Text-based design files:

:::::

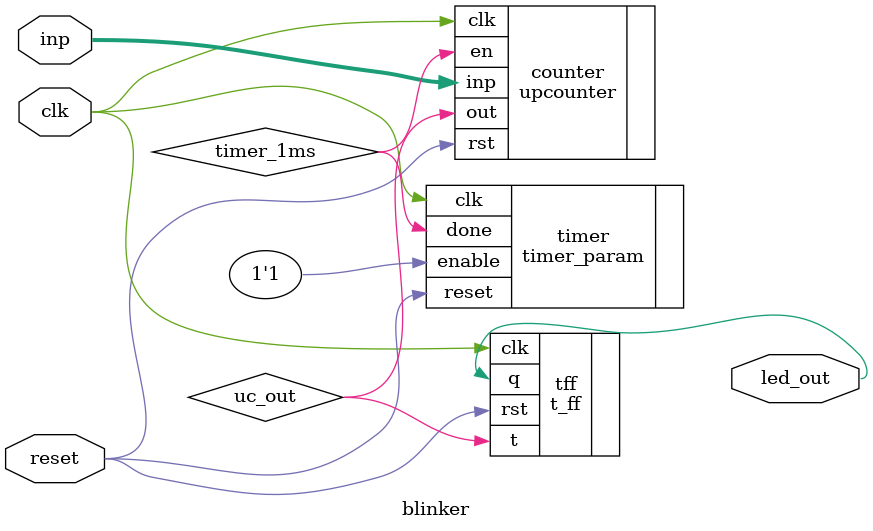
<source format=sv>
`timescale 1ns / 1ps


module blinker
    #(parameter SIZE = 16)
    (
    input logic clk,
    input logic reset,
    input logic [SIZE - 1:0] inp,
    output logic led_out
    );
    
    // signal declaration
    logic timer_1ms;
    logic uc_out;
    
    // blinker logic
    timer_param #(.FINAL_VALUE(100_000)) timer(
        .clk(clk),
        .reset(reset),
        .enable(1'b1),
        .done(timer_1ms)
        );
    
    upcounter #(.SIZE(SIZE)) counter(
        .clk(clk),
        .rst(reset),
        .en(timer_1ms),
        .inp(inp),
        .out(uc_out)
        );
    
    t_ff tff(
        .clk(clk),
        .rst(reset),
        .t(uc_out),
        .q(led_out)
        );
    
endmodule

</source>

:::::

▸ What you should do
Return the lines above exactly; the images are not part of the copy.

▸ Result of the task
<source format=sv>
`timescale 1ns / 1ps


module blinker
    #(parameter SIZE = 16)
    (
    input logic clk,
    input logic reset,
    input logic [SIZE - 1:0] inp,
    output logic led_out
    );
    
    // signal declaration
    logic timer_1ms;
    logic uc_out;
    
    // blinker logic
    timer_param #(.FINAL_VALUE(100_000)) timer(
        .clk(clk),
        .reset(reset),
        .enable(1'b1),
        .done(timer_1ms)
        );
    
    upcounter #(.SIZE(SIZE)) counter(
        .clk(clk),
        .rst(reset),
        .en(timer_1ms),
        .inp(inp),
        .out(uc_out)
        );
    
    t_ff tff(
        .clk(clk),
        .rst(reset),
        .t(uc_out),
        .q(led_out)
        );
    
endmodule

</source>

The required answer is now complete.